» **Text segment**:

====

Multi-Instruction Patterns

Are there any examples of using tablegen to generate multiple machine
instructions from a single pattern? Or do these cases always have to be
manually expanded?

                                            -Dave

PPC has a bunch of examples, for example:

// Arbitrary immediate support. Implement in terms of LIS/ORI.
def : Pat<(i32 imm:$imm),
           (ORI (LIS (HI16 imm:$imm)), (LO16 imm:$imm))>;

// ADD an arbitrary immediate.
def : Pat<(add GPRC:$in, imm:$imm),
           (ADDIS (ADDI GPRC:$in, (LO16 imm:$imm)), (HA16 imm:$imm))>;
// OR an arbitrary immediate.
def : Pat<(or GPRC:$in, imm:$imm),
           (ORIS (ORI GPRC:$in, (LO16 imm:$imm)), (HI16 imm:$imm))>;
// XOR an arbitrary immediate.
def : Pat<(xor GPRC:$in, imm:$imm),
           (XORIS (XORI GPRC:$in, (LO16 imm:$imm)), (HI16 imm:$imm))>;

-Chris

Chris Lattner wrote:

Are there any examples of using tablegen to generate multiple machine
instructions from a single pattern? Or do these cases always have to be
manually expanded?

PPC has a bunch of examples, for example:

// Arbitrary immediate support. Implement in terms of LIS/ORI.
def : Pat<(i32 imm:$imm),
           (ORI (LIS (HI16 imm:$imm)), (LO16 imm:$imm))>;

Yep, I actually found some x86 ones buried in the .td files. :slight_smile:

So now I have a couple of other questions.

I wrote a pattern that looks something like the above in form, but how
do I tell the selection DAG to prefer my pattern over another that
already exists. I can't easily just disable that other pattern because
it generates Machine Instruction opcode enums that are assumed to be
available in other parts of the x86 codegen.

So given two patterns that match the same thing, what's the tiebreaker?
I thought it was order in the .td file but that doesn't appear to be the
case. I put my pattern first and it isn't selected. I change the other pattern slightly so it won't match anything and then my pattern gets
used (so I know my pattern is valid).

Also, I really wanted to express this pattern as transforming from one
DAG to another, not down to machine instructions. I saw this in
x86InstSSE.td:

// FIXME: may not be able to eliminate this movss with coalescing the src and
// dest register classes are different. We really want to write this pattern
// like this:
// def : Pat<(f32 (vector_extract (v4f32 VR128:$src), (iPTR 0))),
// (f32 FR32:$src)>;

(this is actually a very useful and important pattern, I wish it was
available!)

====

» **Working data**:
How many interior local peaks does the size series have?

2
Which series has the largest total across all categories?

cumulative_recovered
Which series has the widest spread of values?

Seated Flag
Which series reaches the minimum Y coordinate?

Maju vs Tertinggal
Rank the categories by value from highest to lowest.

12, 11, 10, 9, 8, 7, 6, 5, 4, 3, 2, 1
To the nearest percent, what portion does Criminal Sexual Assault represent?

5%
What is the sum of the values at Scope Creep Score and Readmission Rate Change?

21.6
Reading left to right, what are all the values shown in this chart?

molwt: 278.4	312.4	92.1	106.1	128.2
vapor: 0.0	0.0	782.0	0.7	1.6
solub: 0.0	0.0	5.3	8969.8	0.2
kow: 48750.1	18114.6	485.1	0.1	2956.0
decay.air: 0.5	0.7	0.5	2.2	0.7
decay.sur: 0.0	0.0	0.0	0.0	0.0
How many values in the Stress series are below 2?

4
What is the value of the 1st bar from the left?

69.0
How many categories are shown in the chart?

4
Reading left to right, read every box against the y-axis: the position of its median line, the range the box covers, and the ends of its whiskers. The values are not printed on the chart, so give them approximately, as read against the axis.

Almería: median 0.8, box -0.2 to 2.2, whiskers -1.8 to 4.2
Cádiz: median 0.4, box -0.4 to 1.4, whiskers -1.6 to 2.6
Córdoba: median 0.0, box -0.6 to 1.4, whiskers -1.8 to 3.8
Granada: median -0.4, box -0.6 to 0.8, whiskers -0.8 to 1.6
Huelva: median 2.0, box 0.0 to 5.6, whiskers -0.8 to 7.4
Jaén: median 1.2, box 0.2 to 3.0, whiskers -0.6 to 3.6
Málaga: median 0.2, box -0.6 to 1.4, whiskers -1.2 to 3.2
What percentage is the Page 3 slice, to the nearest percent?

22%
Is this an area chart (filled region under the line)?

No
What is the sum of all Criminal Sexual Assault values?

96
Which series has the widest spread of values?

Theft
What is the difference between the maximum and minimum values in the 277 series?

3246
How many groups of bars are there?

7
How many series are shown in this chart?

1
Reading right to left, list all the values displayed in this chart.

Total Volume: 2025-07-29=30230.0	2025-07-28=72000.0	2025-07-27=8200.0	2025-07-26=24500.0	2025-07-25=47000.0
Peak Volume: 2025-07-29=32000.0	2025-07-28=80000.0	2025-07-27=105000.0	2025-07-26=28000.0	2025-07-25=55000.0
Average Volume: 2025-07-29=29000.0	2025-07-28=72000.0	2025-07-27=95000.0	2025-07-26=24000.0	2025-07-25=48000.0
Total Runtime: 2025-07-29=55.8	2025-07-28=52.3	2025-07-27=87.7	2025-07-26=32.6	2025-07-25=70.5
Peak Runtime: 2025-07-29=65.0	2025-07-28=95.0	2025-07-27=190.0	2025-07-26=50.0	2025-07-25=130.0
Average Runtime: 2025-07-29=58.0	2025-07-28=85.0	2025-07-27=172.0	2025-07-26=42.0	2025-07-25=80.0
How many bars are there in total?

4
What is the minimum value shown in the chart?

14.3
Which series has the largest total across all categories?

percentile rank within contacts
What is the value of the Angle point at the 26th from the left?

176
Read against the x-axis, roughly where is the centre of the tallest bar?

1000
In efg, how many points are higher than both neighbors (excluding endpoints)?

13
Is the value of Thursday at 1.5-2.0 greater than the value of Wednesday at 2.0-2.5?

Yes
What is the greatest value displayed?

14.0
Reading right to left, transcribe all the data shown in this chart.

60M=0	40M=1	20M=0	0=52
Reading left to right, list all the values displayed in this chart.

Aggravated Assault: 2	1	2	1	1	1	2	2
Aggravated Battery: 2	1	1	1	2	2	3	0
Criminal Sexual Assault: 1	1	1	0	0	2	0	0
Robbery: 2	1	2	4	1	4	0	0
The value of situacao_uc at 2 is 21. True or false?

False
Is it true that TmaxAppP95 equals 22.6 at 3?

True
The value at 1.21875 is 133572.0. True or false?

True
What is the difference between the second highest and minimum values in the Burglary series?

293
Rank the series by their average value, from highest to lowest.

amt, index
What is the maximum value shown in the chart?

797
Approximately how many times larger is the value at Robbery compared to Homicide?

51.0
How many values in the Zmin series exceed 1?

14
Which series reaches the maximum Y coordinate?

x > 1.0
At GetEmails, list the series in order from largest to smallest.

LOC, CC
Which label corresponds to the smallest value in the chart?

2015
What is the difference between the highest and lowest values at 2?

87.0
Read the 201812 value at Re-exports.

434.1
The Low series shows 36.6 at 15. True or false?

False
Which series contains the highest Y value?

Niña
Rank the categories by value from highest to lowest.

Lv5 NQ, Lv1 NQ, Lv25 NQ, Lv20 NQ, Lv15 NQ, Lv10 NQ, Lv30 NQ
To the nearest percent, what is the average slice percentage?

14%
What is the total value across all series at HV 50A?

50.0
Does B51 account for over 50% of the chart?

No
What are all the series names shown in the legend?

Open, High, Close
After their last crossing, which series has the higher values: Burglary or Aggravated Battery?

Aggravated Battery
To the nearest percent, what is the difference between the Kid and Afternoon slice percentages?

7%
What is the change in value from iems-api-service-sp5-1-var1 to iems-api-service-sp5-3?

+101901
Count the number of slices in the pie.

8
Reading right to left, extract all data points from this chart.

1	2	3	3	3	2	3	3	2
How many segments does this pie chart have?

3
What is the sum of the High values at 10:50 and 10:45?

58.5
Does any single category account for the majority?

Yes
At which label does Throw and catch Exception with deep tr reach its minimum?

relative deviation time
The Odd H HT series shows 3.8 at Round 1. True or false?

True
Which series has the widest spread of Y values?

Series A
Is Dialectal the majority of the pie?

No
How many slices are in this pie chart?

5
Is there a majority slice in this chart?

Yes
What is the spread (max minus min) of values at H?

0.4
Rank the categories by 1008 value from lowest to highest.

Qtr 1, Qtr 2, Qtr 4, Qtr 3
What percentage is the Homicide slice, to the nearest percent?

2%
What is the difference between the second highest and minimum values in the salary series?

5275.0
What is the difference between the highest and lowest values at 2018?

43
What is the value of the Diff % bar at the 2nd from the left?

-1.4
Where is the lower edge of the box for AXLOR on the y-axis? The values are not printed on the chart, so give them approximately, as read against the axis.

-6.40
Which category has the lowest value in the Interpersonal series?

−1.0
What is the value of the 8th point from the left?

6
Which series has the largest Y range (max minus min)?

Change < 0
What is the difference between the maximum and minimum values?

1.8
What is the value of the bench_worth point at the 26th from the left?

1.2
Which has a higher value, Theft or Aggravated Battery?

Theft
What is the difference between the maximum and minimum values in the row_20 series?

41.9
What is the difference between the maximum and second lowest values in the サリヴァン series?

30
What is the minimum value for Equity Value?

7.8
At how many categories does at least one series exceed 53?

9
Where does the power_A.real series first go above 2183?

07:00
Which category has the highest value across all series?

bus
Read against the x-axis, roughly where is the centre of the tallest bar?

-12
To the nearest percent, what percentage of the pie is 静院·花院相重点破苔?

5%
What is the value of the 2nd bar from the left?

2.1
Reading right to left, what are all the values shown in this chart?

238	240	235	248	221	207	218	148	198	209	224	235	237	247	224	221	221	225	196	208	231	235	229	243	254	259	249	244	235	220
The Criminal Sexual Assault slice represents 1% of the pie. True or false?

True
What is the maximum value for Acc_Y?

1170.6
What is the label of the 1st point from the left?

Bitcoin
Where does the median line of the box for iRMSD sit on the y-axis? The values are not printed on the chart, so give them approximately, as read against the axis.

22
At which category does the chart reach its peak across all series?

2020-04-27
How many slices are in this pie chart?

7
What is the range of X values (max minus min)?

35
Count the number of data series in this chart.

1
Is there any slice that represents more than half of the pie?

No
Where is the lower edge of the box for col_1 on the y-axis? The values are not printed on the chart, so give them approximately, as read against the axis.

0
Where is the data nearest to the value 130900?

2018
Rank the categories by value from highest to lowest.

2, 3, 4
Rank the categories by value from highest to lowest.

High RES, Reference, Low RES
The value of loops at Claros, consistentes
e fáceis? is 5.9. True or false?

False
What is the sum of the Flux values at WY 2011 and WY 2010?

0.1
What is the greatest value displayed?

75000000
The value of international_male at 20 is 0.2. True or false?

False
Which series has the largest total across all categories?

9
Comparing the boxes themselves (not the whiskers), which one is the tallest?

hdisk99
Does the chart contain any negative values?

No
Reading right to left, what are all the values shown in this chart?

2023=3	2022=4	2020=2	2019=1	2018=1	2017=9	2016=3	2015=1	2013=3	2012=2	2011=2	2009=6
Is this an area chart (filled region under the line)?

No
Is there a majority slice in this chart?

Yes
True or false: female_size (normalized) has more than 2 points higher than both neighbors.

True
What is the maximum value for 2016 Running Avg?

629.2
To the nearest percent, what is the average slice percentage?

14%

====

» **Check your understanding**:
A: Which comment lines beginning with "//" appear in the reply to the thread signed "-Chris"?
B: Extract every line of the records that contains the string "Criminal".
The thread and the records have nothing to do with each other.

» **Answer set**:
A:
// Arbitrary immediate support. Implement in terms of LIS/ORI.
// ADD an arbitrary immediate.
// OR an arbitrary immediate.
// XOR an arbitrary immediate.

B:
To the nearest percent, what portion does Criminal Sexual Assault represent?
What is the sum of all Criminal Sexual Assault values?
Criminal Sexual Assault: 1	1	1	0	0	2	0	0
The Criminal Sexual Assault slice represents 1% of the pie. True or false?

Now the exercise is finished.